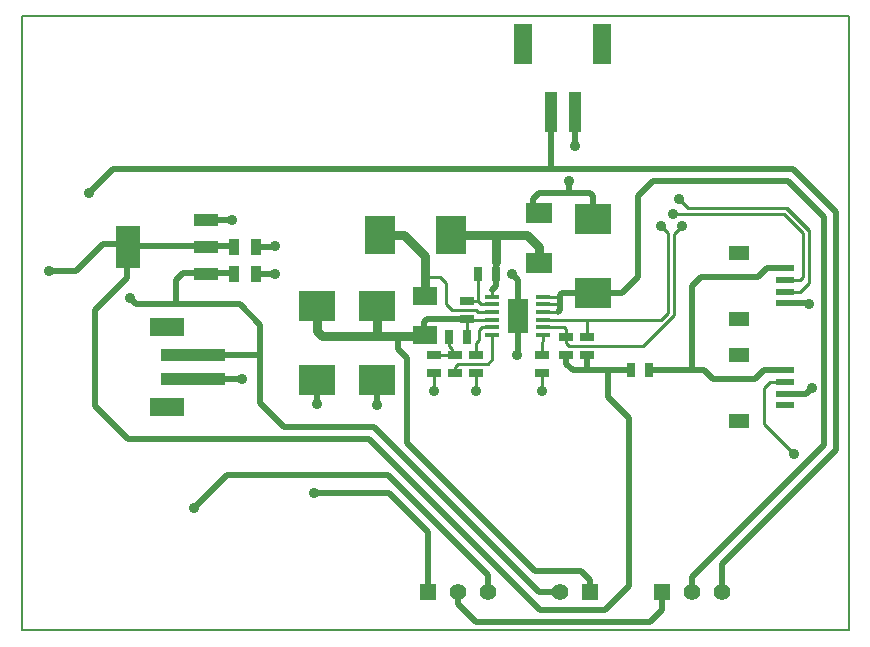
<source format=gbl>
G04 #@! TF.GenerationSoftware,KiCad,Pcbnew,(5.1.5-0-10_14)*
G04 #@! TF.CreationDate,2020-05-24T14:41:35+12:00*
G04 #@! TF.ProjectId,power-board,706f7765-722d-4626-9f61-72642e6b6963,C*
G04 #@! TF.SameCoordinates,Original*
G04 #@! TF.FileFunction,Copper,L2,Bot*
G04 #@! TF.FilePolarity,Positive*
%FSLAX46Y46*%
G04 Gerber Fmt 4.6, Leading zero omitted, Abs format (unit mm)*
G04 Created by KiCad (PCBNEW (5.1.5-0-10_14)) date 2020-05-24 14:41:35*
%MOMM*%
%LPD*%
G04 APERTURE LIST*
%ADD10C,0.200000*%
%ADD11R,1.500000X3.400000*%
%ADD12R,1.000000X3.500000*%
%ADD13R,2.500000X3.250000*%
%ADD14C,1.397000*%
%ADD15R,1.397000X1.397000*%
%ADD16R,3.000000X1.600000*%
%ADD17R,5.500000X1.000000*%
%ADD18R,2.032000X1.016000*%
%ADD19R,2.032000X3.657600*%
%ADD20R,2.199640X1.800000*%
%ADD21R,1.651000X2.845000*%
%ADD22R,1.270000X0.381000*%
%ADD23R,1.800000X1.200000*%
%ADD24R,1.500000X0.600000*%
%ADD25R,2.032000X1.524000*%
%ADD26R,0.889000X1.397000*%
%ADD27R,1.143000X0.635000*%
%ADD28R,0.635000X1.143000*%
%ADD29R,3.100000X2.600000*%
%ADD30C,0.900000*%
%ADD31C,0.254000*%
%ADD32C,0.508000*%
%ADD33C,0.762000*%
G04 APERTURE END LIST*
D10*
X111800000Y-94400000D02*
X111800000Y-42400000D01*
X41800000Y-42400000D02*
X41800000Y-94400000D01*
X111800000Y-42400000D02*
X41800000Y-42400000D01*
X41800000Y-94400000D02*
X111800000Y-94400000D01*
D11*
X84250000Y-44740000D03*
X90950000Y-44740000D03*
D12*
X88600000Y-50490000D03*
X86600000Y-50490000D03*
D13*
X78160000Y-60900000D03*
X72160000Y-60900000D03*
D14*
X81256000Y-91126000D03*
X78716000Y-91126000D03*
D15*
X76176000Y-91126000D03*
D14*
X101068000Y-91126000D03*
X98528000Y-91126000D03*
D15*
X95988000Y-91126000D03*
D16*
X54070000Y-75476000D03*
X54070000Y-68676000D03*
D17*
X56320000Y-71076000D03*
X56320000Y-73076000D03*
D18*
X57380000Y-59630000D03*
X57380000Y-64202000D03*
X57380000Y-61916000D03*
D19*
X50776000Y-61916000D03*
D14*
X87352000Y-91126000D03*
D15*
X89892000Y-91126000D03*
D20*
X85574000Y-63254000D03*
X85574000Y-59054000D03*
D21*
X83796000Y-67758000D03*
D22*
X81637000Y-66782640D03*
X81637000Y-67432880D03*
X81637000Y-68083120D03*
X81637000Y-68733360D03*
X85955000Y-68733360D03*
X85955000Y-68083120D03*
X85955000Y-67432880D03*
X85955000Y-66782640D03*
X81637000Y-69383360D03*
X81637000Y-66132640D03*
X85955000Y-66132640D03*
X85955000Y-69383360D03*
D23*
X102502000Y-68018000D03*
X102502000Y-62418000D03*
D24*
X106402000Y-63718000D03*
X106402000Y-66718000D03*
X106402000Y-65718000D03*
X106402000Y-64718000D03*
D23*
X102502000Y-76654000D03*
X102502000Y-71054000D03*
D24*
X106402000Y-72354000D03*
X106402000Y-75354000D03*
X106402000Y-74354000D03*
X106402000Y-73354000D03*
D25*
X75922000Y-69409000D03*
X75922000Y-66107000D03*
D26*
X61634500Y-61916000D03*
X59729500Y-61916000D03*
X61634500Y-64202000D03*
X59729500Y-64202000D03*
D27*
X85828000Y-71060000D03*
X85828000Y-72584000D03*
X89638000Y-71060000D03*
X89638000Y-69536000D03*
X87860000Y-71060000D03*
X87860000Y-69536000D03*
X80240000Y-71060000D03*
X80240000Y-72584000D03*
X76684000Y-71060000D03*
X76684000Y-72584000D03*
D28*
X79478000Y-69536000D03*
X77954000Y-69536000D03*
D27*
X78462000Y-71060000D03*
X78462000Y-72584000D03*
D29*
X71858000Y-66894000D03*
X71858000Y-73194000D03*
X66778000Y-66894000D03*
X66778000Y-73194000D03*
X90146000Y-65828000D03*
X90146000Y-59528000D03*
D28*
X94886000Y-72388000D03*
X93362000Y-72388000D03*
X80408000Y-64260000D03*
X81932000Y-64260000D03*
D27*
X79478000Y-66488000D03*
X79478000Y-68012000D03*
D30*
X107164000Y-79442000D03*
X97426000Y-57894000D03*
X96918000Y-59164000D03*
X95902000Y-60180000D03*
X97680000Y-60180000D03*
X71832000Y-75290000D03*
X63200000Y-61824000D03*
X59600000Y-59624000D03*
X83710000Y-71102000D03*
X66800000Y-75200000D03*
X76684000Y-74108000D03*
X80240000Y-74108000D03*
X83288000Y-64202000D03*
X85828000Y-74108000D03*
X60428000Y-73092000D03*
X108434000Y-66742000D03*
X108688000Y-73854000D03*
X88114000Y-56328000D03*
X88600000Y-53400000D03*
X63200000Y-64224000D03*
X47474000Y-57344000D03*
X50944000Y-66292000D03*
X44086000Y-64006000D03*
X66524000Y-82744000D03*
X56364000Y-84014000D03*
D31*
X106402000Y-73354000D02*
X105124000Y-73354000D01*
X104624000Y-76902000D02*
X107164000Y-79442000D01*
X104624000Y-73854000D02*
X104624000Y-76902000D01*
X105124000Y-73354000D02*
X104624000Y-73854000D01*
X108431462Y-60942000D02*
X108431462Y-60564630D01*
X106522832Y-58656000D02*
X104538000Y-58656000D01*
X108431462Y-60564630D02*
X106522832Y-58656000D01*
X97426000Y-57894000D02*
X98188000Y-58656000D01*
X98188000Y-58656000D02*
X104538000Y-58656000D01*
X106570000Y-58656000D02*
X108431462Y-60517462D01*
X104538000Y-58656000D02*
X106570000Y-58656000D01*
X106402000Y-65718000D02*
X107680000Y-65718000D01*
X108431462Y-64966538D02*
X108431462Y-60942000D01*
X108431462Y-60942000D02*
X108431462Y-60517462D01*
X107680000Y-65718000D02*
X108431462Y-64966538D01*
X106402000Y-64718000D02*
X107664000Y-64718000D01*
X96918000Y-59164000D02*
X106316000Y-59164000D01*
X106316000Y-59164000D02*
X107926000Y-60774000D01*
X107926000Y-64456000D02*
X107926000Y-60774000D01*
X107664000Y-64718000D02*
X107926000Y-64456000D01*
X96496000Y-67504000D02*
X96496000Y-60774000D01*
X96496000Y-60774000D02*
X95902000Y-60180000D01*
X89638000Y-69536000D02*
X89638000Y-68083120D01*
X89638000Y-68083120D02*
X95916880Y-68083120D01*
X95916880Y-68083120D02*
X96496000Y-67504000D01*
X85955000Y-68083120D02*
X89638000Y-68083120D01*
X97004002Y-60855998D02*
X97004002Y-67714422D01*
X94420424Y-70298000D02*
X97004002Y-67714422D01*
X87860000Y-70044000D02*
X88114000Y-70298000D01*
X87860000Y-70044000D02*
X87860000Y-69536000D01*
X88114000Y-70298000D02*
X94420424Y-70298000D01*
X97004002Y-60855998D02*
X97680000Y-60180000D01*
X87860000Y-69536000D02*
X87860000Y-68918000D01*
X87675360Y-68733360D02*
X85955000Y-68733360D01*
X87860000Y-68918000D02*
X87675360Y-68733360D01*
D32*
X83796000Y-67758000D02*
X83796000Y-71016000D01*
X83796000Y-71016000D02*
X83710000Y-71102000D01*
D31*
X76684000Y-72584000D02*
X76684000Y-74108000D01*
X80240000Y-72584000D02*
X80240000Y-74108000D01*
D32*
X83796000Y-67758000D02*
X83796000Y-64710000D01*
X83796000Y-64710000D02*
X83288000Y-64202000D01*
D31*
X85828000Y-72584000D02*
X85828000Y-74108000D01*
D32*
X56320000Y-73076000D02*
X60412000Y-73076000D01*
X60412000Y-73076000D02*
X60428000Y-73092000D01*
X106402000Y-66718000D02*
X108410000Y-66718000D01*
X108410000Y-66718000D02*
X108434000Y-66742000D01*
X106402000Y-74354000D02*
X108188000Y-74354000D01*
X108188000Y-74354000D02*
X108688000Y-73854000D01*
X85066000Y-59054000D02*
X85066000Y-57852000D01*
X85574000Y-57344000D02*
X85066000Y-57852000D01*
X85574000Y-57344000D02*
X88114000Y-57344000D01*
X88114000Y-57344000D02*
X89892000Y-57344000D01*
X90146000Y-57598000D02*
X90146000Y-59528000D01*
X89892000Y-57344000D02*
X90146000Y-57598000D01*
X88114000Y-56328000D02*
X88114000Y-57344000D01*
X61612000Y-63815500D02*
X61548500Y-63879000D01*
X88600000Y-53400000D02*
X88600000Y-50490000D01*
X63178000Y-64202000D02*
X63200000Y-64224000D01*
X61634500Y-64202000D02*
X63178000Y-64202000D01*
X63108000Y-61916000D02*
X63200000Y-61824000D01*
X61634500Y-61916000D02*
X63108000Y-61916000D01*
X59594000Y-59630000D02*
X59600000Y-59624000D01*
X57380000Y-59630000D02*
X59594000Y-59630000D01*
X71858000Y-75264000D02*
X71832000Y-75290000D01*
X71858000Y-73194000D02*
X71858000Y-75264000D01*
X66778000Y-75178000D02*
X66800000Y-75200000D01*
X66778000Y-73194000D02*
X66778000Y-75178000D01*
X98528000Y-72354000D02*
X99568000Y-72354000D01*
X99568000Y-72354000D02*
X100306000Y-73092000D01*
X94920000Y-72354000D02*
X94886000Y-72388000D01*
X98528000Y-72354000D02*
X94920000Y-72354000D01*
X106402000Y-72354000D02*
X104600000Y-72354000D01*
X104600000Y-72354000D02*
X103862000Y-73092000D01*
X103862000Y-73092000D02*
X100306000Y-73092000D01*
X106402000Y-63718000D02*
X104854000Y-63718000D01*
X104116000Y-64456000D02*
X99290000Y-64456000D01*
X104854000Y-63718000D02*
X104116000Y-64456000D01*
X99290000Y-64456000D02*
X98528000Y-65218000D01*
X98528000Y-65218000D02*
X98528000Y-72354000D01*
X49506000Y-55312000D02*
X47474000Y-57344000D01*
X110720000Y-58958748D02*
X107073252Y-55312000D01*
X110720000Y-79097252D02*
X110720000Y-58958748D01*
X101068000Y-88749252D02*
X110720000Y-79097252D01*
X101068000Y-91126000D02*
X101068000Y-88749252D01*
X86600000Y-55224000D02*
X86600000Y-50490000D01*
X86512000Y-55312000D02*
X86600000Y-55224000D01*
X107073252Y-55312000D02*
X86512000Y-55312000D01*
X86512000Y-55312000D02*
X49506000Y-55312000D01*
D31*
X79478000Y-68012000D02*
X79478000Y-69536000D01*
D32*
X73636000Y-69467000D02*
X73636000Y-70552000D01*
X73636000Y-70552000D02*
X74398000Y-71314000D01*
X89892000Y-91126000D02*
X89892000Y-90110000D01*
X89130000Y-89348000D02*
X89892000Y-90110000D01*
X74398000Y-78516748D02*
X85229252Y-89348000D01*
X85229252Y-89348000D02*
X89130000Y-89348000D01*
X74398000Y-71314000D02*
X74398000Y-78516748D01*
D33*
X71858000Y-66894000D02*
X71858000Y-69467000D01*
X75836000Y-69467000D02*
X73636000Y-69467000D01*
X73636000Y-69467000D02*
X71858000Y-69467000D01*
X71858000Y-69467000D02*
X67217000Y-69467000D01*
X66778000Y-69028000D02*
X66778000Y-66894000D01*
X67217000Y-69467000D02*
X66778000Y-69028000D01*
D32*
X76090000Y-68070000D02*
X75836000Y-68324000D01*
X75836000Y-68324000D02*
X75836000Y-69467000D01*
X79392000Y-68070000D02*
X76090000Y-68070000D01*
D31*
X81637000Y-68083120D02*
X79405120Y-68083120D01*
D32*
X79405120Y-68083120D02*
X79392000Y-68070000D01*
D31*
X79478000Y-66488000D02*
X80350000Y-66488000D01*
X80350000Y-66488000D02*
X80408000Y-66546000D01*
X80408000Y-66546000D02*
X80662000Y-66800000D01*
X81619640Y-66800000D02*
X81637000Y-66782640D01*
X80662000Y-66800000D02*
X81619640Y-66800000D01*
X80408000Y-64260000D02*
X80408000Y-66546000D01*
D33*
X81932000Y-63186000D02*
X81932000Y-60900000D01*
X81932000Y-60900000D02*
X82018000Y-60900000D01*
D32*
X81932000Y-63186000D02*
X81932000Y-64260000D01*
D33*
X85574000Y-63254000D02*
X85574000Y-61916000D01*
X84558000Y-60900000D02*
X82018000Y-60900000D01*
X85574000Y-61916000D02*
X84558000Y-60900000D01*
X82018000Y-60900000D02*
X78160000Y-60900000D01*
D31*
X81637000Y-66132640D02*
X81637000Y-65571000D01*
D32*
X81932000Y-65276000D02*
X81932000Y-64260000D01*
X81637000Y-65571000D02*
X81932000Y-65276000D01*
X57294000Y-64133000D02*
X55417000Y-64133000D01*
X54840000Y-64710000D02*
X54840000Y-66800000D01*
X55417000Y-64133000D02*
X54840000Y-64710000D01*
X56320000Y-71076000D02*
X61952000Y-71076000D01*
X61952000Y-71076000D02*
X61952000Y-71060000D01*
X87352000Y-91126000D02*
X85574000Y-91126000D01*
X61952000Y-68520000D02*
X60232000Y-66800000D01*
X61952000Y-75124000D02*
X61952000Y-71060000D01*
X61952000Y-71060000D02*
X61952000Y-68520000D01*
X63986538Y-77158538D02*
X61952000Y-75124000D01*
X71606538Y-77158538D02*
X63986538Y-77158538D01*
X85574000Y-91126000D02*
X71606538Y-77158538D01*
X51452000Y-66800000D02*
X54840000Y-66800000D01*
X50944000Y-66292000D02*
X51452000Y-66800000D01*
X54840000Y-66800000D02*
X60232000Y-66800000D01*
X57294000Y-64133000D02*
X59660500Y-64133000D01*
X59660500Y-64133000D02*
X59729500Y-64202000D01*
X109706538Y-59378538D02*
X106653462Y-56325462D01*
X95226000Y-56325462D02*
X106653462Y-56325462D01*
X93956000Y-57595462D02*
X95226000Y-56325462D01*
X87352000Y-67250000D02*
X87169120Y-67432880D01*
X93956000Y-64456000D02*
X93956000Y-57595462D01*
X92584000Y-65828000D02*
X93956000Y-64456000D01*
X109706538Y-78677462D02*
X109706538Y-59378538D01*
X90146000Y-65828000D02*
X92584000Y-65828000D01*
X109706538Y-78677462D02*
X98528000Y-89856000D01*
X98528000Y-89856000D02*
X98528000Y-91126000D01*
D31*
X85955000Y-67432880D02*
X87169120Y-67432880D01*
D32*
X87352000Y-67250000D02*
X87352000Y-66742000D01*
D31*
X85955000Y-66782640D02*
X87352000Y-66782640D01*
X87352000Y-66782640D02*
X87352000Y-66742000D01*
X85955000Y-66132640D02*
X87352000Y-66132640D01*
X87352000Y-66132640D02*
X87352000Y-65980000D01*
D32*
X90146000Y-65828000D02*
X87504000Y-65828000D01*
X87352000Y-65980000D02*
X87352000Y-66742000D01*
X87504000Y-65828000D02*
X87352000Y-65980000D01*
X89544640Y-66132640D02*
X89552000Y-66140000D01*
X50690000Y-61847000D02*
X50690000Y-64542000D01*
X89638000Y-72388000D02*
X93362000Y-72388000D01*
X85664748Y-92650000D02*
X71186748Y-78172000D01*
X47982000Y-75378000D02*
X50776000Y-78172000D01*
X50776000Y-78172000D02*
X71186748Y-78172000D01*
X93362000Y-72388000D02*
X91416000Y-72388000D01*
X93194000Y-90618000D02*
X93194000Y-76394000D01*
X91162000Y-92650000D02*
X93194000Y-90618000D01*
X93194000Y-76394000D02*
X91416000Y-74616000D01*
X91416000Y-72388000D02*
X91416000Y-74616000D01*
X91162000Y-92650000D02*
X85664748Y-92650000D01*
X50690000Y-64542000D02*
X47982000Y-67250000D01*
X47982000Y-67250000D02*
X47982000Y-75378000D01*
X57294000Y-61847000D02*
X59660500Y-61847000D01*
X59660500Y-61847000D02*
X59729500Y-61916000D01*
X89638000Y-71060000D02*
X89638000Y-72388000D01*
X87860000Y-71060000D02*
X87860000Y-71822000D01*
X87860000Y-71822000D02*
X88426000Y-72388000D01*
X88426000Y-72388000D02*
X89638000Y-72388000D01*
X50690000Y-61847000D02*
X57294000Y-61847000D01*
X46372000Y-64006000D02*
X44086000Y-64006000D01*
X48658000Y-61720000D02*
X46372000Y-64006000D01*
X50563000Y-61720000D02*
X48658000Y-61720000D01*
X50690000Y-61847000D02*
X50563000Y-61720000D01*
X66524000Y-82744000D02*
X72892244Y-82744000D01*
X76176000Y-86027756D02*
X76176000Y-91126000D01*
X72892244Y-82744000D02*
X76176000Y-86027756D01*
D31*
X75922000Y-64456000D02*
X77192000Y-64456000D01*
X77700000Y-66742000D02*
X78208000Y-67250000D01*
X77700000Y-64964000D02*
X77700000Y-66742000D01*
X77192000Y-64456000D02*
X77700000Y-64964000D01*
D33*
X72160000Y-60900000D02*
X74144000Y-60900000D01*
X74144000Y-60900000D02*
X75922000Y-62678000D01*
X75922000Y-62678000D02*
X75922000Y-64456000D01*
X75922000Y-64456000D02*
X75922000Y-66107000D01*
D31*
X80422880Y-67432880D02*
X80240000Y-67250000D01*
X80422880Y-67432880D02*
X81637000Y-67432880D01*
X78208000Y-67250000D02*
X80240000Y-67250000D01*
D32*
X95988000Y-91126000D02*
X95988000Y-92650000D01*
X94972000Y-93666000D02*
X80240000Y-93666000D01*
X95988000Y-92650000D02*
X94972000Y-93666000D01*
X78716000Y-92142000D02*
X80240000Y-93666000D01*
X78716000Y-91126000D02*
X78716000Y-92142000D01*
X59158000Y-81220000D02*
X72801496Y-81220000D01*
X59158000Y-81220000D02*
X56364000Y-84014000D01*
X81256000Y-89674504D02*
X81256000Y-91126000D01*
X72801496Y-81220000D02*
X81256000Y-89674504D01*
D31*
X78462000Y-72584000D02*
X78462000Y-72076000D01*
X81256000Y-71822000D02*
X81637000Y-71441000D01*
X78716000Y-71822000D02*
X81256000Y-71822000D01*
X78462000Y-72076000D02*
X78716000Y-71822000D01*
X81637000Y-71441000D02*
X81637000Y-69383360D01*
X80240000Y-71060000D02*
X80240000Y-70044000D01*
X80494000Y-69790000D02*
X80494000Y-69000000D01*
X80240000Y-70044000D02*
X80494000Y-69790000D01*
X81637000Y-68733360D02*
X80760640Y-68733360D01*
X80760640Y-68733360D02*
X80494000Y-69000000D01*
X85955000Y-69383360D02*
X85955000Y-69873000D01*
X85828000Y-70000000D02*
X85828000Y-71060000D01*
X85955000Y-69873000D02*
X85828000Y-70000000D01*
X77954000Y-69536000D02*
X77954000Y-70298000D01*
X78208000Y-70806000D02*
X78462000Y-71060000D01*
X78208000Y-70552000D02*
X78208000Y-70806000D01*
X77954000Y-70298000D02*
X78208000Y-70552000D01*
X76684000Y-71060000D02*
X78462000Y-71060000D01*
M02*

</source>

(What the task requires):
Among the entries above, locate the lines containing "X85828000Y-74108000D01*" and "X99568000Y-72354000D01*", and transcribe exactly those two lines and all lines between.

(Solution to the problem):
X85828000Y-74108000D01*
D32*
X56320000Y-73076000D02*
X60412000Y-73076000D01*
X60412000Y-73076000D02*
X60428000Y-73092000D01*
X106402000Y-66718000D02*
X108410000Y-66718000D01*
X108410000Y-66718000D02*
X108434000Y-66742000D01*
X106402000Y-74354000D02*
X108188000Y-74354000D01*
X108188000Y-74354000D02*
X108688000Y-73854000D01*
X85066000Y-59054000D02*
X85066000Y-57852000D01*
X85574000Y-57344000D02*
X85066000Y-57852000D01*
X85574000Y-57344000D02*
X88114000Y-57344000D01*
X88114000Y-57344000D02*
X89892000Y-57344000D01*
X90146000Y-57598000D02*
X90146000Y-59528000D01*
X89892000Y-57344000D02*
X90146000Y-57598000D01*
X88114000Y-56328000D02*
X88114000Y-57344000D01*
X61612000Y-63815500D02*
X61548500Y-63879000D01*
X88600000Y-53400000D02*
X88600000Y-50490000D01*
X63178000Y-64202000D02*
X63200000Y-64224000D01*
X61634500Y-64202000D02*
X63178000Y-64202000D01*
X63108000Y-61916000D02*
X63200000Y-61824000D01*
X61634500Y-61916000D02*
X63108000Y-61916000D01*
X59594000Y-59630000D02*
X59600000Y-59624000D01*
X57380000Y-59630000D02*
X59594000Y-59630000D01*
X71858000Y-75264000D02*
X71832000Y-75290000D01*
X71858000Y-73194000D02*
X71858000Y-75264000D01*
X66778000Y-75178000D02*
X66800000Y-75200000D01*
X66778000Y-73194000D02*
X66778000Y-75178000D01*
X98528000Y-72354000D02*
X99568000Y-72354000D01*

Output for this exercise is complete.